By Tito Sasaki
You may think fishermen are our poor brothers who still hunt for wild fish in the open sea while we farmers grew out of hunter-gatherer life ten thousand years ago by cultivating plants and domesticating animals. Right? Wrong!
Some fishermen do farm, and farmed fish is now overtaking beef in annual tonnage. Thirty years ago the ratio was barely one to ten; today the two are neck-to-neck at some 70-million tons a year. Practically all Atlantic salmon sold on the market today and over 90% of shrimp consumed in the U.S. are farm-raised.
Who are the “fish farmers” and what do they raise? As you might have guessed, the leading nation in aquaculture is China which accounts for over 70% of the world production. Worldwide, the most important farmed fish are carp, salmon, tilapia, and catfish. Crustaceans, mollusks, and seaweeds now contribute about the same tonnage as fish. Technology and management of aquaculture have been advancing rapidly. The future growth in aquatic food production will come from aquaculture.
But, how about the wild-caught fish? The annual catch, hovering around 90-million tons, will likely be surpassed by aquaculture by the end of the decade. On top of the unpredictable profitability and the highest occupational risk of any industry (115 deaths per year per 100,000), commercial fishing is plagued by the “tragedy of the commons” effects.
“The Tragedy of the Commons” is a seminal paper published by biologist Garrett Hardin in 1968. It described the logical consequence of herders grazing their animals in the commons – the land open to anyone. It will inevitably lead to overgrazing and, eventually, destruction of both production and environment. This was exactly what happened to cod fishing.

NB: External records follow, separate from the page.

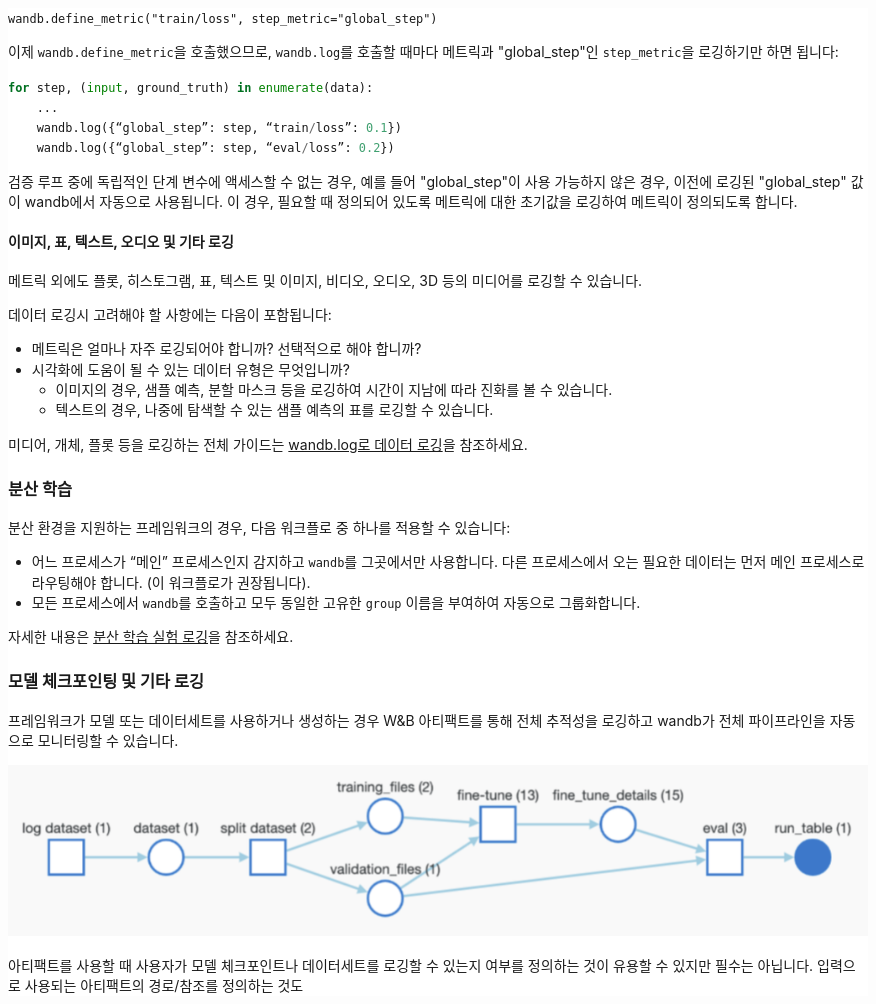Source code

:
 ```
wandb.define_metric("train/loss", step_metric="global_step")
```

이제 `wandb.define_metric`을 호출했으므로, `wandb.log`를 호출할 때마다 메트릭과 "global_step"인 `step_metric`을 로깅하기만 하면 됩니다:

```python
for step, (input, ground_truth) in enumerate(data):
    ...
    wandb.log({“global_step”: step, “train/loss”: 0.1})
    wandb.log({“global_step”: step, “eval/loss”: 0.2})
```

검증 루프 중에 독립적인 단계 변수에 액세스할 수 없는 경우, 예를 들어 "global_step"이 사용 가능하지 않은 경우, 이전에 로깅된 "global_step" 값이 wandb에서 자동으로 사용됩니다. 이 경우, 필요할 때 정의되어 있도록 메트릭에 대한 초기값을 로깅하여 메트릭이 정의되도록 합니다.

#### 이미지, 표, 텍스트, 오디오 및 기타 로깅

메트릭 외에도 플롯, 히스토그램, 표, 텍스트 및 이미지, 비디오, 오디오, 3D 등의 미디어를 로깅할 수 있습니다.

데이터 로깅시 고려해야 할 사항에는 다음이 포함됩니다:

* 메트릭은 얼마나 자주 로깅되어야 합니까? 선택적으로 해야 합니까?
* 시각화에 도움이 될 수 있는 데이터 유형은 무엇입니까?
  * 이미지의 경우, 샘플 예측, 분할 마스크 등을 로깅하여 시간이 지남에 따라 진화를 볼 수 있습니다.
  * 텍스트의 경우, 나중에 탐색할 수 있는 샘플 예측의 표를 로깅할 수 있습니다.

미디어, 개체, 플롯 등을 로깅하는 전체 가이드는 [wandb.log로 데이터 로깅](https://docs.wandb.ai/guides/track/log)을 참조하세요.

### 분산 학습

분산 환경을 지원하는 프레임워크의 경우, 다음 워크플로 중 하나를 적용할 수 있습니다:

* 어느 프로세스가 “메인” 프로세스인지 감지하고 `wandb`를 그곳에서만 사용합니다. 다른 프로세스에서 오는 필요한 데이터는 먼저 메인 프로세스로 라우팅해야 합니다. (이 워크플로가 권장됩니다).
* 모든 프로세스에서 `wandb`를 호출하고 모두 동일한 고유한 `group` 이름을 부여하여 자동으로 그룹화합니다.

자세한 내용은 [분산 학습 실험 로깅](../track/log/distributed-training.md)을 참조하세요.

### 모델 체크포인팅 및 기타 로깅

프레임워크가 모델 또는 데이터세트를 사용하거나 생성하는 경우 W&B 아티팩트를 통해 전체 추적성을 로깅하고 wandb가 전체 파이프라인을 자동으로 모니터링할 수 있습니다.

![W&B에 저장된 데이터세트 및 모델 체크포인트](/images/integrations/integrations_add_any_lib_dag.png)

아티팩트를 사용할 때 사용자가 모델 체크포인트나 데이터세트를 로깅할 수 있는지 여부를 정의하는 것이 유용할 수 있지만 필수는 아닙니다. 입력으로 사용되는 아티팩트의 경로/참조를 정의하는 것도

In response, the Fishery Conservation and Management Act of 1976 set the conservation zone to 200 miles. By the 1980s, the Law of the Sea spread worldwide and sovereign nations all started imposing strict restrictions on coastal fishing.
Hardin postulated that the tragedy of the commons could be avoided by private ownership of the property or by regulations. For water bodies, regulations were much easier for government to impose than defining pertinent property rights. So, fishery is now under heavy regulations.
Both commercial fishing and aquaculture lag behind land-based agriculture in one crucial area: well-defined property rights. The advance of agriculture was made possible only with the development of property rights. First, geo-political units such as kingdoms were created to protect the land from invaders; then, much later, individual land ownership came into being. In fiefdoms, lords or vassals protected the lands and regulated agricultural operations therein for maximum output. Today, individual farmers exercise their own judgment for sustainable optimum operations while being protected by the state against takings.
Aquaculture needs to be on guard. A cause of the Drakes Bay Oyster Co.(DBOC) problem is the ill defined property rights. If their leases had clearly defined DBOC’s property rights, the problem could have been avoided.
We are not safe, either. The proposed Riparian Corridor zoning erodes well-defined property rights. If we lose them, we will fall into the Tragedy of the Commons, thereby losing both our future agriculture and healthy environment.